■ Problem details ■
Return exactly the final stretch of the records below, opening with the line that contains "PRIMA OPERAZIONE DI FACTORING" and closing with the last line.

■ Listed records ■
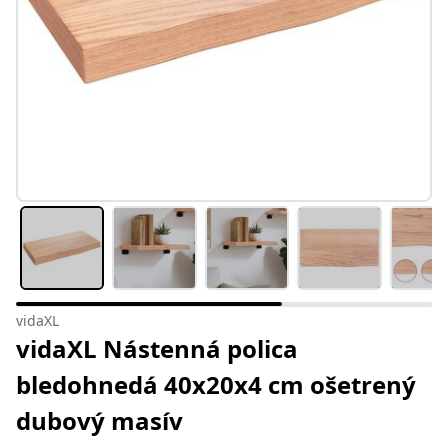
vidaXL
vidaXL Nástenná polica
bledohnedá 40x20x4 cm ošetrený
dubový masív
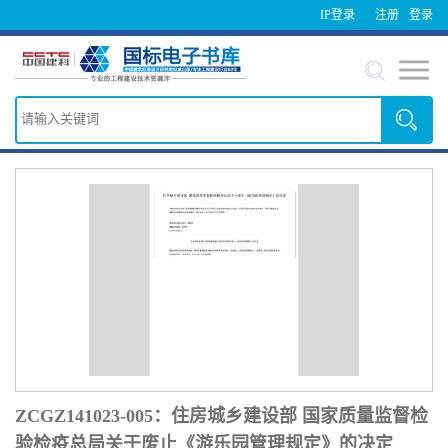
IP登录
注册
登录
ZCGZ141023-005：住房城乡建设部 国家质量监督检
验检疫总局关于废止《游乐园管理规定》的决定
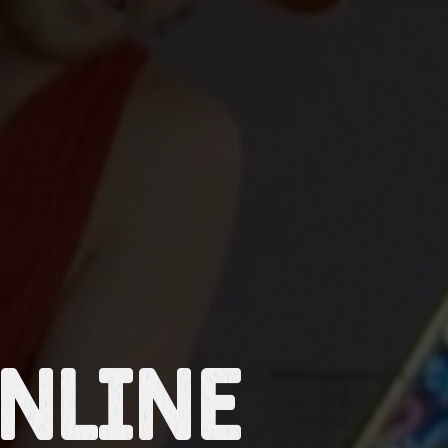
nline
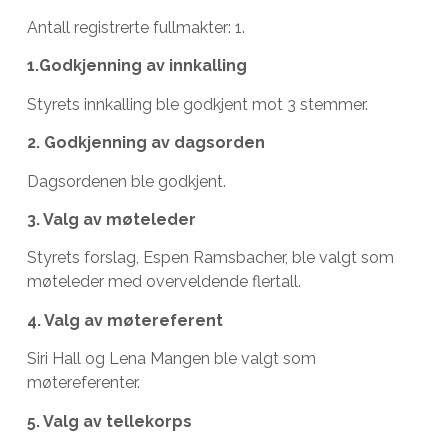
Antall registrerte fullmakter: 1.
1.Godkjenning av innkalling
Styrets innkalling ble godkjent mot 3 stemmer.
2. Godkjenning av dagsorden
Dagsordenen ble godkjent.
3. Valg av møteleder
Styrets forslag,
Espen Ramsbacher, ble valgt som
møteleder med overveldende flertall.
4. Valg av møtereferent
Siri Hall og Lena Mangen ble valgt som
møtereferenter.
5. Valg av tellekorps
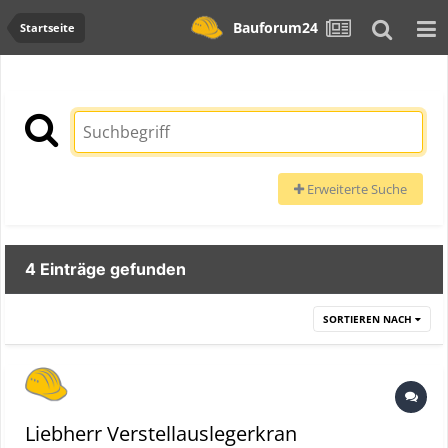
Bauforum24
Startseite
Erweiterte Suche
4 Einträge gefunden
SORTIEREN NACH
Liebherr Verstellauslegerkran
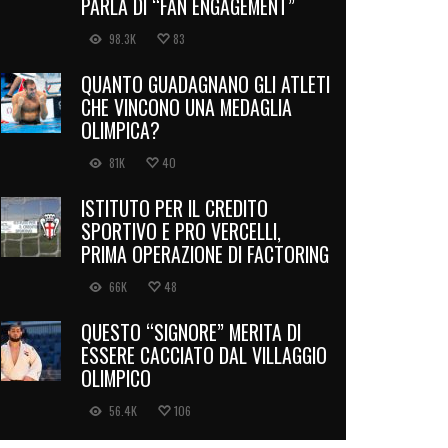
PARLA DI “FAN ENGAGEMENT”
98.3K
83
QUANTO GUADAGNANO GLI ATLETI
CHE VINCONO UNA MEDAGLIA
OLIMPICA?
81K
40
ISTITUTO PER IL CREDITO
SPORTIVO E PRO VERCELLI,
PRIMA OPERAZIONE DI FACTORING
66K
48
QUESTO “SIGNORE” MERITA DI
ESSERE CACCIATO DAL VILLAGGIO
OLIMPICO
56.4K
106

■ Written response ■
PRIMA OPERAZIONE DI FACTORING
66K
48
QUESTO “SIGNORE” MERITA DI
ESSERE CACCIATO DAL VILLAGGIO
OLIMPICO
56.4K
106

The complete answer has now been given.